> [Work order]
Print every line of the items below without changing anything.

Dataset entries:
—————

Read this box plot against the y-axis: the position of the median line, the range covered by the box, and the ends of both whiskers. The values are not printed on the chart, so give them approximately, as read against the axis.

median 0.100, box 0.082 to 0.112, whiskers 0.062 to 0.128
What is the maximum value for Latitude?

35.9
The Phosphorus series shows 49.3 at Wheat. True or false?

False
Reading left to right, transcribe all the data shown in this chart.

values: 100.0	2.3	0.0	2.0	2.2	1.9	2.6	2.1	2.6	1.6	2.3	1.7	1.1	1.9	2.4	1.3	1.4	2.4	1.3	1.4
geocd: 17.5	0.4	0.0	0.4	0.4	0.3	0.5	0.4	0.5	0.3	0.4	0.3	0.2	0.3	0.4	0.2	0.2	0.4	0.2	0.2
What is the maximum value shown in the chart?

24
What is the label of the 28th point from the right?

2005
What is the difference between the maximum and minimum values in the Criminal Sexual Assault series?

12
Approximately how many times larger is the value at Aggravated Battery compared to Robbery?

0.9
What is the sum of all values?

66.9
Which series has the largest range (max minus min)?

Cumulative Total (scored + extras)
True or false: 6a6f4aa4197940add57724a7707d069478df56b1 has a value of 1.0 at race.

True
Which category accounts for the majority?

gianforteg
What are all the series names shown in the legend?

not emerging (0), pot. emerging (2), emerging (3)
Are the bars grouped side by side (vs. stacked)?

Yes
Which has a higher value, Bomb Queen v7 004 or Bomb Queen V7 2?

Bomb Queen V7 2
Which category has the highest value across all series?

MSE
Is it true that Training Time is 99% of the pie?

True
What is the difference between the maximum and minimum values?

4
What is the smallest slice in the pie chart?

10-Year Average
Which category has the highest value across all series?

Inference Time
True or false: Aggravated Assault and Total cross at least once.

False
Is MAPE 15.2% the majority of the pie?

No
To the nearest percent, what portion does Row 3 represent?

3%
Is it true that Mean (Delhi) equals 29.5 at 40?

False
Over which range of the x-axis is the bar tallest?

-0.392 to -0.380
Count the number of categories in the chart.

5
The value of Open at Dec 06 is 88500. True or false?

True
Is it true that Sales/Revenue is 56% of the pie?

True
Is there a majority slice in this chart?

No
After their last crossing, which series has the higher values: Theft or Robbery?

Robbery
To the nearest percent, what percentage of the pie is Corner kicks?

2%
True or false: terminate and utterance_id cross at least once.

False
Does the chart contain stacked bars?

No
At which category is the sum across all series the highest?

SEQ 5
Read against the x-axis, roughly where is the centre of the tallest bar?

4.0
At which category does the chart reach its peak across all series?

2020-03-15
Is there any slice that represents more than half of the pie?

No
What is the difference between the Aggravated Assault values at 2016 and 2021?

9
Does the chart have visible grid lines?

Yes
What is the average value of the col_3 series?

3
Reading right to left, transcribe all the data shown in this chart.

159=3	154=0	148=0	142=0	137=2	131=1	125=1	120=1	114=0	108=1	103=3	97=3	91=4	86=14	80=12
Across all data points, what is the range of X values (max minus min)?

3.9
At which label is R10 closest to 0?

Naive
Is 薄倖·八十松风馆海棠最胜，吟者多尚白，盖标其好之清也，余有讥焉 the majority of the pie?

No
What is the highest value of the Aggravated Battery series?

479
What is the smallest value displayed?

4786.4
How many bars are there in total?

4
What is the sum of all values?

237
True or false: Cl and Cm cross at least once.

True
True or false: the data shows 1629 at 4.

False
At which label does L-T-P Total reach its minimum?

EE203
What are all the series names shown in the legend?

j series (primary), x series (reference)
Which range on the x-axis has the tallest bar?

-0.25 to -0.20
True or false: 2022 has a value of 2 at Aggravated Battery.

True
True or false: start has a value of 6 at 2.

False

—————

> [Worked solution]
Read this box plot against the y-axis: the position of the median line, the range covered by the box, and the ends of both whiskers. The values are not printed on the chart, so give them approximately, as read against the axis.

median 0.100, box 0.082 to 0.112, whiskers 0.062 to 0.128
What is the maximum value for Latitude?

35.9
The Phosphorus series shows 49.3 at Wheat. True or false?

False
Reading left to right, transcribe all the data shown in this chart.

values: 100.0	2.3	0.0	2.0	2.2	1.9	2.6	2.1	2.6	1.6	2.3	1.7	1.1	1.9	2.4	1.3	1.4	2.4	1.3	1.4
geocd: 17.5	0.4	0.0	0.4	0.4	0.3	0.5	0.4	0.5	0.3	0.4	0.3	0.2	0.3	0.4	0.2	0.2	0.4	0.2	0.2
What is the maximum value shown in the chart?

24
What is the label of the 28th point from the right?

2005
What is the difference between the maximum and minimum values in the Criminal Sexual Assault series?

12
Approximately how many times larger is the value at Aggravated Battery compared to Robbery?

0.9
What is the sum of all values?

66.9
Which series has the largest range (max minus min)?

Cumulative Total (scored + extras)
True or false: 6a6f4aa4197940add57724a7707d069478df56b1 has a value of 1.0 at race.

True
Which category accounts for the majority?

gianforteg
What are all the series names shown in the legend?

not emerging (0), pot. emerging (2), emerging (3)
Are the bars grouped side by side (vs. stacked)?

Yes
Which has a higher value, Bomb Queen v7 004 or Bomb Queen V7 2?

Bomb Queen V7 2
Which category has the highest value across all series?

MSE
Is it true that Training Time is 99% of the pie?

True
What is the difference between the maximum and minimum values?

4
What is the smallest slice in the pie chart?

10-Year Average
Which category has the highest value across all series?

Inference Time
True or false: Aggravated Assault and Total cross at least once.

False
Is MAPE 15.2% the majority of the pie?

No
To the nearest percent, what portion does Row 3 represent?

3%
Is it true that Mean (Delhi) equals 29.5 at 40?

False
Over which range of the x-axis is the bar tallest?

-0.392 to -0.380
Count the number of categories in the chart.

5
The value of Open at Dec 06 is 88500. True or false?

True
Is it true that Sales/Revenue is 56% of the pie?

True
Is there a majority slice in this chart?

No
After their last crossing, which series has the higher values: Theft or Robbery?

Robbery
To the nearest percent, what percentage of the pie is Corner kicks?

2%
True or false: terminate and utterance_id cross at least once.

False
Does the chart contain stacked bars?

No
At which category is the sum across all series the highest?

SEQ 5
Read against the x-axis, roughly where is the centre of the tallest bar?

4.0
At which category does the chart reach its peak across all series?

2020-03-15
Is there any slice that represents more than half of the pie?

No
What is the difference between the Aggravated Assault values at 2016 and 2021?

9
Does the chart have visible grid lines?

Yes
What is the average value of the col_3 series?

3
Reading right to left, transcribe all the data shown in this chart.

159=3	154=0	148=0	142=0	137=2	131=1	125=1	120=1	114=0	108=1	103=3	97=3	91=4	86=14	80=12
Across all data points, what is the range of X values (max minus min)?

3.9
At which label is R10 closest to 0?

Naive
Is 薄倖·八十松风馆海棠最胜，吟者多尚白，盖标其好之清也，余有讥焉 the majority of the pie?

No
What is the highest value of the Aggravated Battery series?

479
What is the smallest value displayed?

4786.4
How many bars are there in total?

4
What is the sum of all values?

237
True or false: Cl and Cm cross at least once.

True
True or false: the data shows 1629 at 4.

False
At which label does L-T-P Total reach its minimum?

EE203
What are all the series names shown in the legend?

j series (primary), x series (reference)
Which range on the x-axis has the tallest bar?

-0.25 to -0.20
True or false: 2022 has a value of 2 at Aggravated Battery.

True
True or false: start has a value of 6 at 2.

False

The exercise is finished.